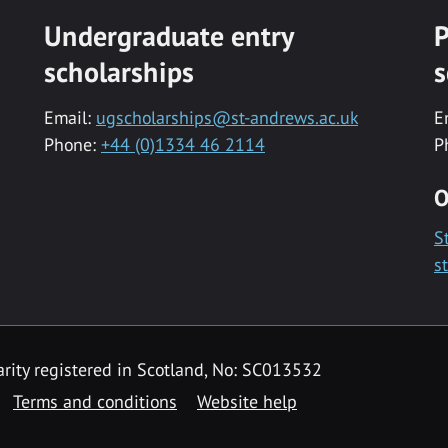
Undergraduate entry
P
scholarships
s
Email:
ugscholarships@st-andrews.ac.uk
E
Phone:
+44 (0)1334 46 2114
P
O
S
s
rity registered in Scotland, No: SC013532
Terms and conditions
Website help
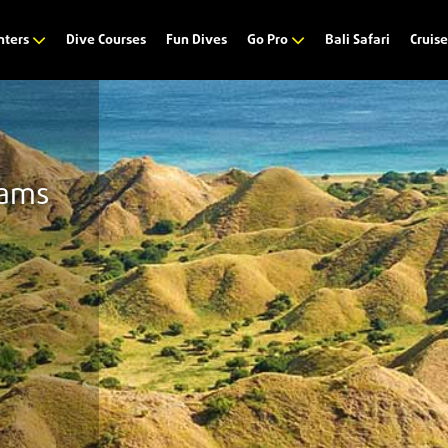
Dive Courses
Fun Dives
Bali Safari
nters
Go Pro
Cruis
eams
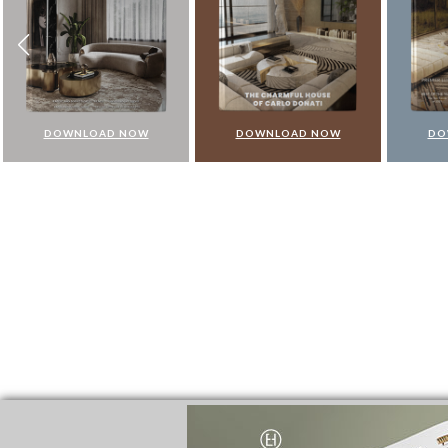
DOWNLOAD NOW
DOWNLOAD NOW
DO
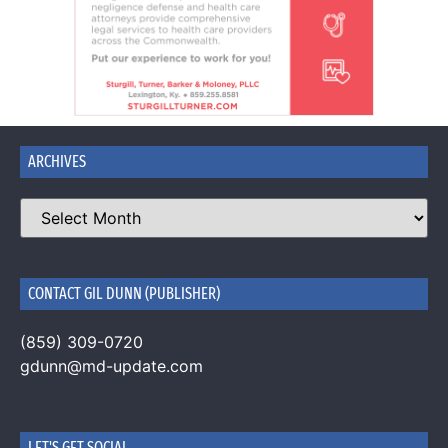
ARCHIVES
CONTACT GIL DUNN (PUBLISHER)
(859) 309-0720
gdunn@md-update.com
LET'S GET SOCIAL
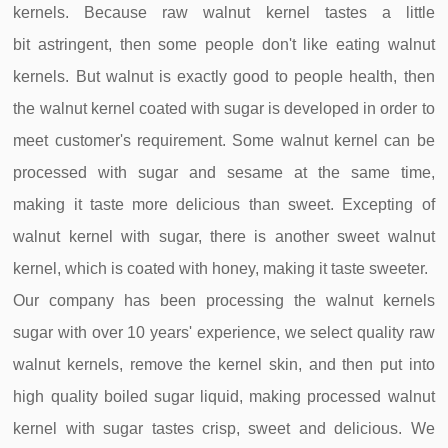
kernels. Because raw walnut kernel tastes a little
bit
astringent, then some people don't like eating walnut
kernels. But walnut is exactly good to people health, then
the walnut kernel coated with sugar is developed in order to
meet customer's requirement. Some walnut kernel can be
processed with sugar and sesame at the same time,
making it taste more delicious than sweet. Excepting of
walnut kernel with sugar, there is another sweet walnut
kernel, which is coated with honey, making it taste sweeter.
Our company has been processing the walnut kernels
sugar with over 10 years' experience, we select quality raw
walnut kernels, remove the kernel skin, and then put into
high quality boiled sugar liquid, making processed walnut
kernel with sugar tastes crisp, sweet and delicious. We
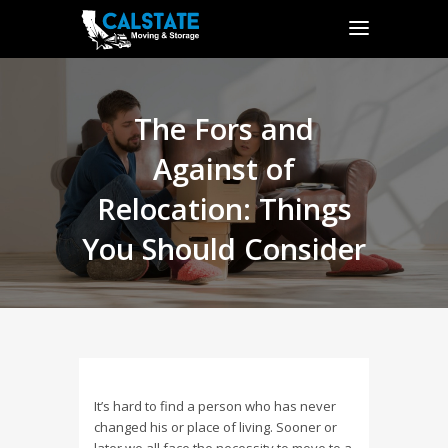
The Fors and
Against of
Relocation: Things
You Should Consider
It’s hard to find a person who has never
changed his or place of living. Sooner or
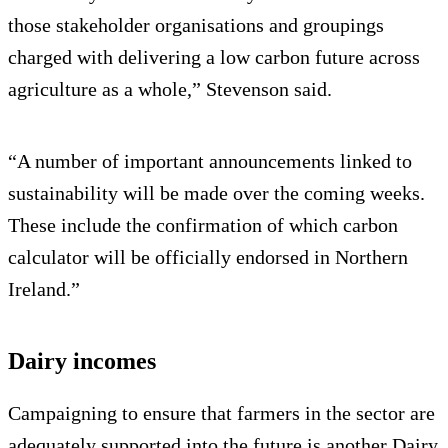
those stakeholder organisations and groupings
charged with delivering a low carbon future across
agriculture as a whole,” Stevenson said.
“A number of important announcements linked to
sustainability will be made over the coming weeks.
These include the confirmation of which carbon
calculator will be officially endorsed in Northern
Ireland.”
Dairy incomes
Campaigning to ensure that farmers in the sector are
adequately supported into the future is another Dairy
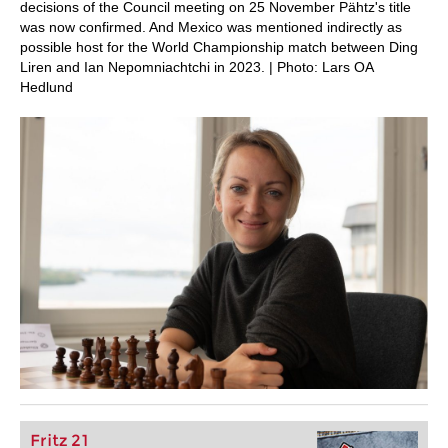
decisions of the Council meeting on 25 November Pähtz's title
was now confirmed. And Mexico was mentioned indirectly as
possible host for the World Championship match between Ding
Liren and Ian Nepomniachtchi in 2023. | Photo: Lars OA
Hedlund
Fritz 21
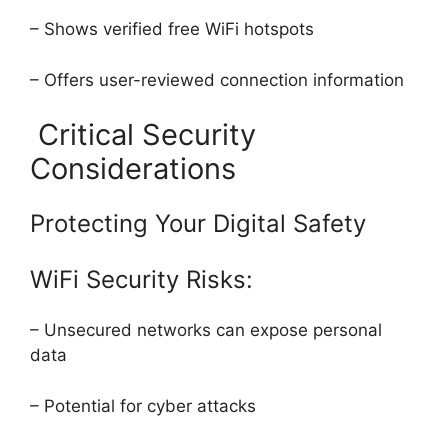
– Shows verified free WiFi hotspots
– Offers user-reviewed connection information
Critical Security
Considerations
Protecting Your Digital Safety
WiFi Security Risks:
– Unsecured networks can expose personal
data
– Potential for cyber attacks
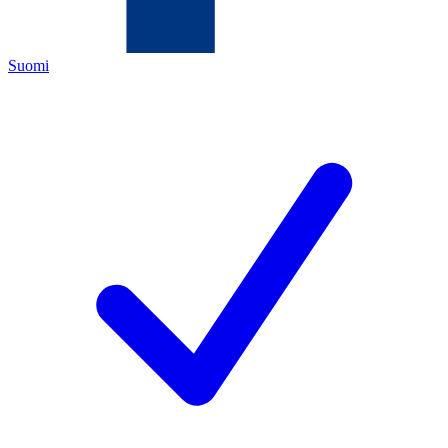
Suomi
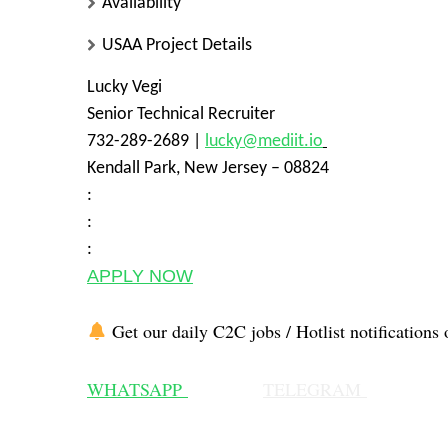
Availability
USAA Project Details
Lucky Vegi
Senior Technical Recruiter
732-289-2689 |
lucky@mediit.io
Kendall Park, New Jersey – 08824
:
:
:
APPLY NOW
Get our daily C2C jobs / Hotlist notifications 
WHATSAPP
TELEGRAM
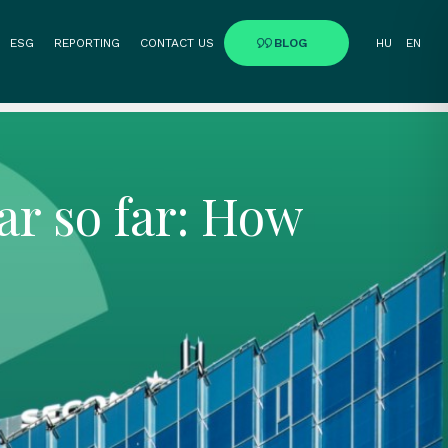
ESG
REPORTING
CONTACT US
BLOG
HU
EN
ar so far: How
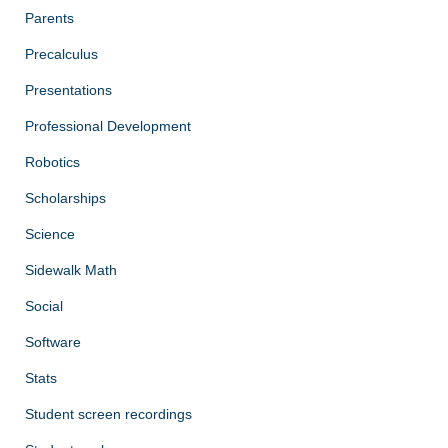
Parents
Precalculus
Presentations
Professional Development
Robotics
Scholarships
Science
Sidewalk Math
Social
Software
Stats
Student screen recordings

* **What is expected**
Extract every line of text above without any changes, omitting the picture markers.

* **Output below**
Undergraduate entry
P
scholarships
s
Email:
ugscholarships@st-andrews.ac.uk
E
Phone:
+44 (0)1334 46 2114
P
O
S
s
rity registered in Scotland, No: SC013532
Terms and conditions
Website help
Dive Courses
Fun Dives
Bali Safari
nters
Go Pro
Cruis
eams
DOWNLOAD NOW
DOWNLOAD NOW
DO
ARCHIVES
CONTACT GIL DUNN (PUBLISHER)
(859) 309-0720
gdunn@md-update.com
LET'S GET SOCIAL
kernels. Because raw walnut kernel tastes a little
bit
astringent, then some people don't like eating walnut
kernels. But walnut is exactly good to people health, then
the walnut kernel coated with sugar is developed in order to
meet customer's requirement. Some walnut kernel can be
processed with sugar and sesame at the same time,
making it taste more delicious than sweet. Excepting of
walnut kernel with sugar, there is another sweet walnut
kernel, which is coated with honey, making it taste sweeter.
Our company has been processing the walnut kernels
sugar with over 10 years' experience, we select quality raw
walnut kernels, remove the kernel skin, and then put into
high quality boiled sugar liquid, making processed walnut
kernel with sugar tastes crisp, sweet and delicious. We
The Fors and
Against of
Relocation: Things
You Should Consider
It’s hard to find a person who has never
changed his or place of living. Sooner or
those stakeholder organisations and groupings
charged with delivering a low carbon future across
agriculture as a whole,” Stevenson said.
“A number of important announcements linked to
sustainability will be made over the coming weeks.
These include the confirmation of which carbon
calculator will be officially endorsed in Northern
Ireland.”
Dairy incomes
Campaigning to ensure that farmers in the sector are
adequately supported into the future is another Dairy
decisions of the Council meeting on 25 November Pähtz's title
was now confirmed. And Mexico was mentioned indirectly as
possible host for the World Championship match between Ding
Liren and Ian Nepomniachtchi in 2023. | Photo: Lars OA
Hedlund
Fritz 21
– Shows verified free WiFi hotspots
– Offers user-reviewed connection information
Critical Security
Considerations
Protecting Your Digital Safety
WiFi Security Risks:
– Unsecured networks can expose personal
data
– Potential for cyber attacks
Suomi
Availability
USAA Project Details
Lucky Vegi
Senior Technical Recruiter
732-289-2689 |
lucky@mediit.io
Kendall Park, New Jersey – 08824
:
:
:
APPLY NOW
Get our daily C2C jobs / Hotlist notifications 
WHATSAPP
TELEGRAM
ESG
REPORTING
CONTACT US
BLOG
HU
EN
ar so far: How
Parents
Precalculus
Presentations
Professional Development
Robotics
Scholarships
Science
Sidewalk Math
Social
Software
Stats
Student screen recordings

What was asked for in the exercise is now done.